Мне не нравится, когда кто-то утверждает, что у русских людей мало талантов. Это неправда: как сказал мой знакомый милиционер, у русских людей пропасть талантов, только жаль, все они сидят.

Когда я работал в агиттеатре, я писал не только "дежурные" очерки, но и юморески, смешные рассказы. Один из них взяли в свой репертуар известные в то время артисты эстрады и два года исполняли его по всей стране. И однажды мне позвонили из одного учреждения и сказали, что на моем счету...860 рублей гонорара. Ко мне пришло второе очень сильное вдохновение: я понял, что хочу писать для артистов эстрады. И стал писать для Петросяна, Клары Новиковой, Винокура и других.

Мне захотелось напечататься, и я один рассказ послал в "Литературную газету". Очень рассчитывал на 16-ю страницу. Рассказ прочитал редактор отдела, бывший официант ресторана "Метрополь", и когда мы с ним встретились, он мне так и сказал: "Фигня!" Вот такой был уровень общения редакции с авторами. Я говорю ему, что, может, можно что-нибудь переделать? Пожалуйста, я готов на все. А он все равно свое: "Фигня!" Впрочем, я ни на кого не в обиде: автору всегда кажется, что он написал шедевр, хотя по большому счету написал действительно фигню.

- Для себя я вас открыл в телепрограмме "Вокруг смеха", когда вы прочли рассказ "Два девятых вагона"...

- Это был мой первый выход на телеэкран, хотя до этого я уже пять лет работал на сцене. В передаче "Вокруг смеха" очень трудно сниматься, слишком высокий темп - 10 минут и не более. Все "лишнее" вырезается, причем вырезается беспощадно. Но был мой год, год крысы, и мне повезло. Опаздывал Хазанов, и режиссер на записи попросил меня поработать "лишних" сорок минут. Передо мной выступил Булат Окуджава, который умеет великолепно настраивать аудиторию. Зал был готовенький к юмору. Вот так получилось, что я без единой купюры прочитал весь свой рассказ "Два девятых вагона".

- Слушок прошел, что с явлением гласности для писателей-сатириков наступили тяжелые времена. Все обо всем могут говорить и писать...
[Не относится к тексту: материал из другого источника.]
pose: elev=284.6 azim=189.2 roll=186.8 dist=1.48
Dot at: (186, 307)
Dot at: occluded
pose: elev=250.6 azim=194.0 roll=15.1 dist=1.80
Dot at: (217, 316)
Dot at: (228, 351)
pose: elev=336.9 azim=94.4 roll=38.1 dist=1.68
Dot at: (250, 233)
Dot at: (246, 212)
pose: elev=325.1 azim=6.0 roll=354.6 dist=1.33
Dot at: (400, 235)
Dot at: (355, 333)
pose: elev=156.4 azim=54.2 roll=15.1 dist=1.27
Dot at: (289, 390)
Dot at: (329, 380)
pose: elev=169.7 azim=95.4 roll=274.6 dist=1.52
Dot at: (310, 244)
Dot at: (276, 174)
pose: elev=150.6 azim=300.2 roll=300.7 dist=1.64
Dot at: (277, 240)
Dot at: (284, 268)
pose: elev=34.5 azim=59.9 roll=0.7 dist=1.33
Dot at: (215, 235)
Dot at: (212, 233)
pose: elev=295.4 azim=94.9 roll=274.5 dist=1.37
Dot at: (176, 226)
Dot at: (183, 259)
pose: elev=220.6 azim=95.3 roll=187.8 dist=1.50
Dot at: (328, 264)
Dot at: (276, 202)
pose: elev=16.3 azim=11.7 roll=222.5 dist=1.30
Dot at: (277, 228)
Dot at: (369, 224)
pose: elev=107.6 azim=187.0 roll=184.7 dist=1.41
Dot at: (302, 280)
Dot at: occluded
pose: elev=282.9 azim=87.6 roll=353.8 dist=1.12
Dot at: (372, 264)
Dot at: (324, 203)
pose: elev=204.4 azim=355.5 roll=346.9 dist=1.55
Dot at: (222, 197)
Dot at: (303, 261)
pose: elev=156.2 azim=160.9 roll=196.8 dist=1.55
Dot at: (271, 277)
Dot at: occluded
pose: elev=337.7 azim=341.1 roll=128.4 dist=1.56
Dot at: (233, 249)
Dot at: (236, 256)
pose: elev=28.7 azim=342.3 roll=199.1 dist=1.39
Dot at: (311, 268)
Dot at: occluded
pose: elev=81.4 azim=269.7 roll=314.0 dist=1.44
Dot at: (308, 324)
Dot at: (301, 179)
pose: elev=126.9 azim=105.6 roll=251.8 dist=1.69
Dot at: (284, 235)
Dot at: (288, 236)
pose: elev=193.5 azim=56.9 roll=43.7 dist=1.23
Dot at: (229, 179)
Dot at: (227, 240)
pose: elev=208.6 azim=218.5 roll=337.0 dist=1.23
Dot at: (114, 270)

- Это далеко не так. Да, для сатириков, которые писали про тещу и нерадивых сантехников, времена действительно стали тяжелыми. При такой "склеротической" тематике не разбежишься. Но для тех писателей, которые воспринимают жизнь во всей ее "красе", наступил золотой век. Я всегда думал, что главное в творчестве писателей-сатириков - писать смешно. Сейчас, если скажешь с эстрады "Долой КПСС", зал не изумится и не будет аплодировать, ибо об этом пишут в каждой газете. А раньше бы такое заявление вызвало овацию и... будьте любезны, пройдите на Лубянку. Пиши смешно и тебя поймут и примет любая аудитория. Сатира определяется смехом.

Я достаточно поездил по стране и видел, как русские провинции беспробудно спят, как они упираются руками и ногами, чтобы только ничего в этой жизни не менять. И я придерживаюсь мнения, что спящих можно разбудить смехом.